Female comics pioneer Messick dies at 98
NEW YORK – Dale Messick, a trailblazing female cartoonist whose popular strip, “Brenda Starr, Reporter,” helped break men’s hold on the funny pages, has died at age 98.
Messick, who was hired by New York Daily News Publisher Joseph M. Patterson in 1940, died Tuesday at home in Northern California, said her daughter, Starr Rohrman.
“She was a dominant force and paved the way for a lot of women,” said Mort Walker, the creator of “Beetle Bailey.” “It showed the power of women in a way people weren’t used to seeing.”
Mixing hot copy with high fashion, Brenda plunged from one thrilling adventure to another.

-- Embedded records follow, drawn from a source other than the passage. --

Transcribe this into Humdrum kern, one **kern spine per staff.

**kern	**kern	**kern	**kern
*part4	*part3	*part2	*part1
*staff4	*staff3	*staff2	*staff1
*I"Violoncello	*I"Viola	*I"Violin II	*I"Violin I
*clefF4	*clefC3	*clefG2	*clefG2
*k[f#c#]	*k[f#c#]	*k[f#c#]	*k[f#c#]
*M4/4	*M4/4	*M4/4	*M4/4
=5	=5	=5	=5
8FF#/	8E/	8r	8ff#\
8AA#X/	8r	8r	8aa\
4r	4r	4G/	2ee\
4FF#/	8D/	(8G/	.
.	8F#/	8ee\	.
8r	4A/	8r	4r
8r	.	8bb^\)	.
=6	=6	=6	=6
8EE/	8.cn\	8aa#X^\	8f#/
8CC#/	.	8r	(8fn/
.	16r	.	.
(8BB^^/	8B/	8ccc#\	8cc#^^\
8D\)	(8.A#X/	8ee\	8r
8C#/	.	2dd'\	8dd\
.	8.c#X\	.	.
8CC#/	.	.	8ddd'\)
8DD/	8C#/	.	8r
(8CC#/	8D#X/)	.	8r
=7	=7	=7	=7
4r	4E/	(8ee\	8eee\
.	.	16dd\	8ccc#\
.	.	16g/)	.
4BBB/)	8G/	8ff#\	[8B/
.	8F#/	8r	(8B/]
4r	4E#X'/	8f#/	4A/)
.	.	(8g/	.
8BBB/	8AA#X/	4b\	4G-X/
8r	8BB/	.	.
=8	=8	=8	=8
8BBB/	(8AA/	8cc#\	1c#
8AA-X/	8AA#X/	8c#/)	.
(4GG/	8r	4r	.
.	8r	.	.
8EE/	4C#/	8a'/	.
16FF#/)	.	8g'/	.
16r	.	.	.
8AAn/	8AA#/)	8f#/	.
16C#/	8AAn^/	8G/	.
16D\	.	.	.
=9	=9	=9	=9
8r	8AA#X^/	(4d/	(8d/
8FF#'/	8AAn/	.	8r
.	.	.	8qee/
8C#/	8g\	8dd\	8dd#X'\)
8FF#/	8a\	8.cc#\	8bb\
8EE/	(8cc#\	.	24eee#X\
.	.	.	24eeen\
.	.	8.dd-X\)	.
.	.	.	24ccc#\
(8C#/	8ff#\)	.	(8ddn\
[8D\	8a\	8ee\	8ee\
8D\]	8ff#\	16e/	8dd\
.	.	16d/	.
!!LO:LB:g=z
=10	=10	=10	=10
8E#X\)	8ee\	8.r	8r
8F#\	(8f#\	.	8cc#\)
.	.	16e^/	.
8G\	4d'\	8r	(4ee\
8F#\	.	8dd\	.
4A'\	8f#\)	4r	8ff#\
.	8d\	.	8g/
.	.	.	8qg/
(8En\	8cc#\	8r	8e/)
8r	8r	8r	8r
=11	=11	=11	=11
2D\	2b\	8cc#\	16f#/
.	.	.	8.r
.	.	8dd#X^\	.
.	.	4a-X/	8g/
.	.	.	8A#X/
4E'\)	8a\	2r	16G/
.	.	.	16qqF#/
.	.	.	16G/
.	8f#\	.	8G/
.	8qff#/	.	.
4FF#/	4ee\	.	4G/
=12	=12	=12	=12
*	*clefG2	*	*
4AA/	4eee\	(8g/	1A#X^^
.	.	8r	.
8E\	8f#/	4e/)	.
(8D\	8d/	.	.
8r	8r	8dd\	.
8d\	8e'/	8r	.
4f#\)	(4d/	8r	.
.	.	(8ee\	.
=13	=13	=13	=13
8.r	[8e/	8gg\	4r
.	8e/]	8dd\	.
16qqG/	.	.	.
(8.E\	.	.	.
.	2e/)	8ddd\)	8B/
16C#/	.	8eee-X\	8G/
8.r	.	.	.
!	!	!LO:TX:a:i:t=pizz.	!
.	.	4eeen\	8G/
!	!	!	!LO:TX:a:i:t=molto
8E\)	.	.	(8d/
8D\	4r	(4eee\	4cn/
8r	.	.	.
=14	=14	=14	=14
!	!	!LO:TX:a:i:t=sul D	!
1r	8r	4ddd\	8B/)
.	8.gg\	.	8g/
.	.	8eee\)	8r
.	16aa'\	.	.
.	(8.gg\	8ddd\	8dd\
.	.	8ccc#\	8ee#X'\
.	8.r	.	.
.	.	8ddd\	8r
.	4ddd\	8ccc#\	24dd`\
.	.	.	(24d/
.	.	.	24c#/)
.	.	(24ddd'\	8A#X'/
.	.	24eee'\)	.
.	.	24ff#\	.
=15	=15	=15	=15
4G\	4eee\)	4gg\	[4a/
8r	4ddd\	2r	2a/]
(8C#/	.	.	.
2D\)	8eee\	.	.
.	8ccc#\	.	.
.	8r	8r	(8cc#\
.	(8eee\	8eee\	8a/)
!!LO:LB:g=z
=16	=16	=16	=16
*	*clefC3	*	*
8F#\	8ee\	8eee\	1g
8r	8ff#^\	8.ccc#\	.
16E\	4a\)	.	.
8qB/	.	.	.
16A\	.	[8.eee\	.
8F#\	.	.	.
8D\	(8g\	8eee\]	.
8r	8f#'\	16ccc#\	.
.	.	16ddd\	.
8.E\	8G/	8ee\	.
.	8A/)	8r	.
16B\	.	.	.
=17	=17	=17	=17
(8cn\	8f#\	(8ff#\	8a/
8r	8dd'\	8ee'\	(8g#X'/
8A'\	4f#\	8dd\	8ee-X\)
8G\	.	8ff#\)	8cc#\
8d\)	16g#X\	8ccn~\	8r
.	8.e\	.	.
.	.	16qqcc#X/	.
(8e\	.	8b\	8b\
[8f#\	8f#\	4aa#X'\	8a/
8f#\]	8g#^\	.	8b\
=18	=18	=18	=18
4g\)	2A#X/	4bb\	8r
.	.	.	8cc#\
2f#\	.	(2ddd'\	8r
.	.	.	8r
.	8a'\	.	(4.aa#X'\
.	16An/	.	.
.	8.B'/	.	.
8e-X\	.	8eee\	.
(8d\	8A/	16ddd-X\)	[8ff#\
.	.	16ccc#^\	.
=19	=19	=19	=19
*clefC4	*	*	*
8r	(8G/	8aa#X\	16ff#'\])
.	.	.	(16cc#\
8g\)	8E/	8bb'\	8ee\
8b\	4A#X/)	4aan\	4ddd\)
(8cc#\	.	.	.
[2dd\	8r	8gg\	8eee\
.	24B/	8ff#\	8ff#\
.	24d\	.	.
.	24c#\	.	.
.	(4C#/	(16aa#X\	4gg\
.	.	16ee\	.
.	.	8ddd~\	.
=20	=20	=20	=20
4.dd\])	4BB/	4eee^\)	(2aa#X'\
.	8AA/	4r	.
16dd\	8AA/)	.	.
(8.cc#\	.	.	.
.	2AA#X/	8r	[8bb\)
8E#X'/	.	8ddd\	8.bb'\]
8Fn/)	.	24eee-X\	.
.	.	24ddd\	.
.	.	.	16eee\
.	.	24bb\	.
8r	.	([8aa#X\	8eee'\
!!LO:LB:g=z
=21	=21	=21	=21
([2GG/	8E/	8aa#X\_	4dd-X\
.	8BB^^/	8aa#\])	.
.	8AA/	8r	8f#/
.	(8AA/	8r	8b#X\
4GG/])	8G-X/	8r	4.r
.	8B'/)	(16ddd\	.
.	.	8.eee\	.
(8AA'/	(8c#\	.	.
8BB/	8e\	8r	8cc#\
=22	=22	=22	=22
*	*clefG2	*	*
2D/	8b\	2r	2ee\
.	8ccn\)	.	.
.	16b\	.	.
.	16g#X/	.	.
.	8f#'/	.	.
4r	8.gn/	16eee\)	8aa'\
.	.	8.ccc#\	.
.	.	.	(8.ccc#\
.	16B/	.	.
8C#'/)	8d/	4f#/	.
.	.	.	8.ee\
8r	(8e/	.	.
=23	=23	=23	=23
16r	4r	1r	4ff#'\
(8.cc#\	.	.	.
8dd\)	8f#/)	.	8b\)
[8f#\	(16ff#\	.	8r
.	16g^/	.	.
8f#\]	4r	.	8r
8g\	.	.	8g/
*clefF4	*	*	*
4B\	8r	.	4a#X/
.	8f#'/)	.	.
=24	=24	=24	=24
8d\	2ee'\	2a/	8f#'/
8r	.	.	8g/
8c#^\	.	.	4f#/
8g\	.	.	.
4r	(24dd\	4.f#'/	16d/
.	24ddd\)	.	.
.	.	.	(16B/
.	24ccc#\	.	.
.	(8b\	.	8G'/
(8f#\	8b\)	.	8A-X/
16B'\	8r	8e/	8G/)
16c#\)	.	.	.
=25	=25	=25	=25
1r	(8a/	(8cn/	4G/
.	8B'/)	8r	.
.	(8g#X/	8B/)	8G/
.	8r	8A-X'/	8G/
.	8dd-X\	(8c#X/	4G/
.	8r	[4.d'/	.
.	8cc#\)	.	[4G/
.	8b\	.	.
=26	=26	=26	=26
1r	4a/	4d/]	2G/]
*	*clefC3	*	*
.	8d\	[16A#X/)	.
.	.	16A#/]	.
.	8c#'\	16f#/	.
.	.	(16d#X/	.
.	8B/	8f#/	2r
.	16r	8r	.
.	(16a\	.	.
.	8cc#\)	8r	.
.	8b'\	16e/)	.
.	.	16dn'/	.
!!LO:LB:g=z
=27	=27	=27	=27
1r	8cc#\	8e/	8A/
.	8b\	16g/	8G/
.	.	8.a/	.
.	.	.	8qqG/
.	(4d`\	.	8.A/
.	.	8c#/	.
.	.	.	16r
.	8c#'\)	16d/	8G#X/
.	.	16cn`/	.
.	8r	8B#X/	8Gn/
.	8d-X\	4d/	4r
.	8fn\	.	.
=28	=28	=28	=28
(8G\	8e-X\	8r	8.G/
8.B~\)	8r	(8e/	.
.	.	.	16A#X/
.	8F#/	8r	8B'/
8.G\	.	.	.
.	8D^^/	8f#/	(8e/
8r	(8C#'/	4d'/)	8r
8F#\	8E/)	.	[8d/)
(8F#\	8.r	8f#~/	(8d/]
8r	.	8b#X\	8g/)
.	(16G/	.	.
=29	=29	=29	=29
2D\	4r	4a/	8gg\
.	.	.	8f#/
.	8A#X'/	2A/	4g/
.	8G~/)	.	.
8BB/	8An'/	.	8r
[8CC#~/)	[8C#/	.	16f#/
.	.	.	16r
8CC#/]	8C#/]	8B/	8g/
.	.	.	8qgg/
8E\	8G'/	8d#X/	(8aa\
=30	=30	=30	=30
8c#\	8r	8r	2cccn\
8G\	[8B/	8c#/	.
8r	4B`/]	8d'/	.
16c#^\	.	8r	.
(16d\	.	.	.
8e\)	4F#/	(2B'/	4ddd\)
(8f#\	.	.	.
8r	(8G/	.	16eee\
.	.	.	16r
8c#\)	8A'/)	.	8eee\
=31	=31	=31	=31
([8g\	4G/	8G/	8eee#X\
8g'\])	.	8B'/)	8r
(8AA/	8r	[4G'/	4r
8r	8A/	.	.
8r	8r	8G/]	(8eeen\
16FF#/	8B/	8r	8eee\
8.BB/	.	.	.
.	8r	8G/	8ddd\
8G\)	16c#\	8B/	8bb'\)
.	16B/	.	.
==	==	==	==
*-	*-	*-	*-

She shamelessly sassed her tough-talking editor, Mr. Livwright, and dated the handsome Basil St. John, who wore an eye patch and suffered from a mysterious disease that could be cured only with a rare Amazon herb.
As World War II raged, Brenda parachuted into action – every red hair in place.
“Most comics, they don’t write for women,” Messick once said. “I was writing for women, and I think that’s what put her over.”
Messick once said Brenda had “everything I didn’t have.” But the cartoonist had a spunk and style worthy of her red-headed creation even as she neared the century mark.
Born in South Bend, Ind., on April 11, 1906, with the name Dalia – a moniker she jettisoned to further her career – Messick got her first job during the Depression as a greeting card writer.
She got a break when Patterson agreed to put Brenda Starr in the Chicago Tribune – but not initially in The News, allegedly because he was no fan of female cartoonists. It eventually would run in 250 papers.
Her famous character’s figure and flowing red hair were based on film star Rita Hayworth.
Messick later came under fire because Brenda was too preoccupied with her looks and removed from the routine of real newspaperwomen.
“Girl reporters (said) their lives were nowhere near as exciting as Brenda’s,” Messick once said. “I told them that if I made Brenda’s life like theirs, nobody would read it.”